At two most important strategic points the first line defending London had now been broken, and the British officers knew that it would require every effort on our part to recover our lost advantages. The metropolis was now seriously threatened; for soon after dawn on the following day two great French columns, one from Guildford and the other from Leatherhead, were advancing north towards the Thames! The enemy had established telegraphic communication between the two towns, and balloons that had been sent up from Guildford and Ashstead to reconnoitre had reported that the second line of the British defence had been formed from Kingston, through Wimbledon, Tooting, Streatham, and Upper Norwood, and thence across viâ Sydenham to Lewisham and Greenwich.

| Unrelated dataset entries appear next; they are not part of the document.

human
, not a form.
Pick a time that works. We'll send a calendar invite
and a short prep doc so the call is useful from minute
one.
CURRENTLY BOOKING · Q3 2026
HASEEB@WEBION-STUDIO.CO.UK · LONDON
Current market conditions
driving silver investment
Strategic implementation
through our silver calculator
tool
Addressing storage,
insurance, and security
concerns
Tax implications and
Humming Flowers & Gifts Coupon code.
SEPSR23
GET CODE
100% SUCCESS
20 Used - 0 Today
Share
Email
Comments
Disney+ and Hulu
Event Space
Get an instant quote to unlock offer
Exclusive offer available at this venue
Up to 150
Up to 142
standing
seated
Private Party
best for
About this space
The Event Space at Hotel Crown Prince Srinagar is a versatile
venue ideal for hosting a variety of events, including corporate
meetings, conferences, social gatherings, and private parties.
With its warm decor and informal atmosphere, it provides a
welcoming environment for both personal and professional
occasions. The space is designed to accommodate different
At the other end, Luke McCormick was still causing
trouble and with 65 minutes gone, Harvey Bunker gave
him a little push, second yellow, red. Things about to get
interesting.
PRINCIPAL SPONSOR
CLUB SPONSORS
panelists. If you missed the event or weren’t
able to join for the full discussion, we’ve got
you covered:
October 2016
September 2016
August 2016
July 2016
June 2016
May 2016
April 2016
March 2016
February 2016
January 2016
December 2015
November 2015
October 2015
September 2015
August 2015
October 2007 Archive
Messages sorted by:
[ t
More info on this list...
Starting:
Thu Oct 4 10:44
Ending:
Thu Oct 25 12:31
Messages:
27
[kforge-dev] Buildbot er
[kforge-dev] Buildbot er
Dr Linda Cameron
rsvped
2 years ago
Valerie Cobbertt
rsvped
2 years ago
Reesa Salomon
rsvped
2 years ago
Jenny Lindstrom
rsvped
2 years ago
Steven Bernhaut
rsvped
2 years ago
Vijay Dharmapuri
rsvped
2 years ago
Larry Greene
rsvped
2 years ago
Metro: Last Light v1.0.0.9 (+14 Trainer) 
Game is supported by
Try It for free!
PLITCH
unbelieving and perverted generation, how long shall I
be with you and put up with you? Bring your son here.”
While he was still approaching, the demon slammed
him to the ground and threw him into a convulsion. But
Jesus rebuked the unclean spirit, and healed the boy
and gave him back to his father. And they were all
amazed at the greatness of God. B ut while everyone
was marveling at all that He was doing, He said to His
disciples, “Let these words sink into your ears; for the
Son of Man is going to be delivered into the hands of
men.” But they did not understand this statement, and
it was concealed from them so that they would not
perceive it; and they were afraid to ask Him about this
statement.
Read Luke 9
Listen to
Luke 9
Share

It was upon this second line of defence that the French, with their enormous force of artillery, now marched. The Leatherhead column, with their main body about one day's march behind, took the route through Epsom to Mitcham, while the troops from Guildford pushed on through Ripley, Cobham, and Esher.

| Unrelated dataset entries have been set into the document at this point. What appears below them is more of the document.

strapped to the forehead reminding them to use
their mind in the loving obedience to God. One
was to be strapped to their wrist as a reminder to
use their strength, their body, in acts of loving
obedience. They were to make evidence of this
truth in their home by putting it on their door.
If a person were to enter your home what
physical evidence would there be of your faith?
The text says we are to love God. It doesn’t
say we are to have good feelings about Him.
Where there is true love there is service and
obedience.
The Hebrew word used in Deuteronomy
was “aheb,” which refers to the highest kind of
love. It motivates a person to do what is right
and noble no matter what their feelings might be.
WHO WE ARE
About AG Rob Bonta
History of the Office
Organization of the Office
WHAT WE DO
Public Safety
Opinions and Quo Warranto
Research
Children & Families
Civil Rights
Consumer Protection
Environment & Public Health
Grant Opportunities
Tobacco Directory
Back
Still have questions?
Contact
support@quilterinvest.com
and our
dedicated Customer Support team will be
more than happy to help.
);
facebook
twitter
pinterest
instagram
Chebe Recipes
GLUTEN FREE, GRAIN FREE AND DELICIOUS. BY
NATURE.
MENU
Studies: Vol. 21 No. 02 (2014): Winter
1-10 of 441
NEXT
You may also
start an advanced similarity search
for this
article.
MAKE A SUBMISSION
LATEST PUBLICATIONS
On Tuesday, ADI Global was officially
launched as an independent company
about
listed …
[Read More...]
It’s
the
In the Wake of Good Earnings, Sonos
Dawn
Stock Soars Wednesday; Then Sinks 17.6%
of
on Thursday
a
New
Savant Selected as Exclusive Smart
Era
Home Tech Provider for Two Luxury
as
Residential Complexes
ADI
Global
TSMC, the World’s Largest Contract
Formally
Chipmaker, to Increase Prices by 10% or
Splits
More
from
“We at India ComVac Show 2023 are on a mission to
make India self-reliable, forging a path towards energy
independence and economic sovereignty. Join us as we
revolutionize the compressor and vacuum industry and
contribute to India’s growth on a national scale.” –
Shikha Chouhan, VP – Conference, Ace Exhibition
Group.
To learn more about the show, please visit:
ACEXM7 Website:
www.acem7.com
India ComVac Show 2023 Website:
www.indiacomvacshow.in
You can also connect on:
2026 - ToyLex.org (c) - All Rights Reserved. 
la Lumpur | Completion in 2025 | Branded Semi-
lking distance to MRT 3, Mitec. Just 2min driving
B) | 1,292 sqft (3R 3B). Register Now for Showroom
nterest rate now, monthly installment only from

This advance occupied a day, and when a halt was made for the night the enemy's front extended from Walton to Thames Ditton, thence across Kingston Common and Malden to Mitcham. Bivouacing, they faced the British second line of defence, and waited for the morrow to commence their onslaught. In London the alarming news of the enemy's success caused a panic such as had never before been experienced in the metropolis. During the long anxious weeks that the enemy had been held within bounds by our Volunteers, London had never fully realised what bombardment would mean. While the French were beyond the Surrey Hills, Londoners felt secure; and the intelligence received of the enemy's utter rout at Newcastle, Manchester, Edinburgh, and Glasgow added considerably to this sense of security.

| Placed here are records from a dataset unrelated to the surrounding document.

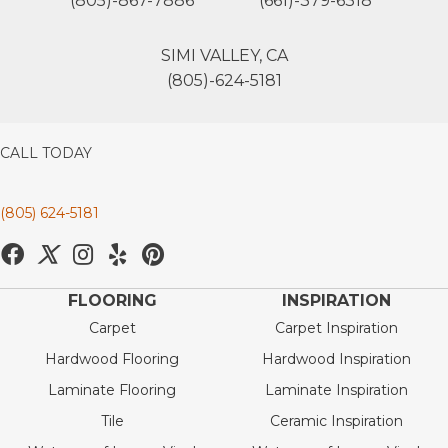
(805)-867-7886
(661)-379-6318
SIMI VALLEY, CA
(805)-624-5181
CALL TODAY
(805) 624-5181
FLOORING
INSPIRATION
Carpet
Carpet Inspiration
Hardwood Flooring
Hardwood Inspiration
Laminate Flooring
Laminate Inspiration
Tile
Ceramic Inspiration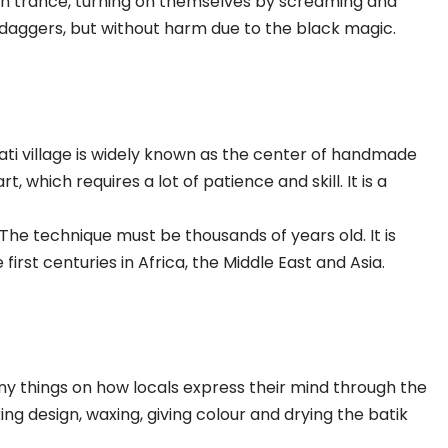
in trance, turning on themselves by screaming and
is daggers, but without harm due to the black magic.
pati village is widely known as the center of handmade
t, which requires a lot of patience and skill. It is a
The technique must be thousands of years old. It is
first centuries in Africa, the Middle East and Asia.
any things on how locals express their mind through the
ing design, waxing, giving colour and drying the batik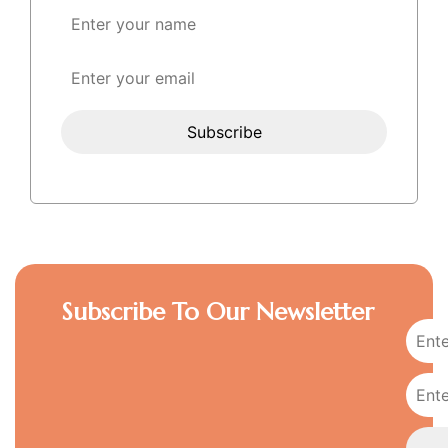
Subscribe To Our Newsletter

London, alas! was starving. Business was suspended; trains no longer left the termini; omnibuses, trams, and cabs had ceased running, the horses having been pressed into military service, and those which had not had been killed and eaten. The outlook everywhere, even during those blazing sunny days and clear moonlit nights, was cheerless and dispiriting. The bright sun seemed strangely incongruous with the black war-clouds that overhung the gigantic city, with its helpless, starving, breathless millions.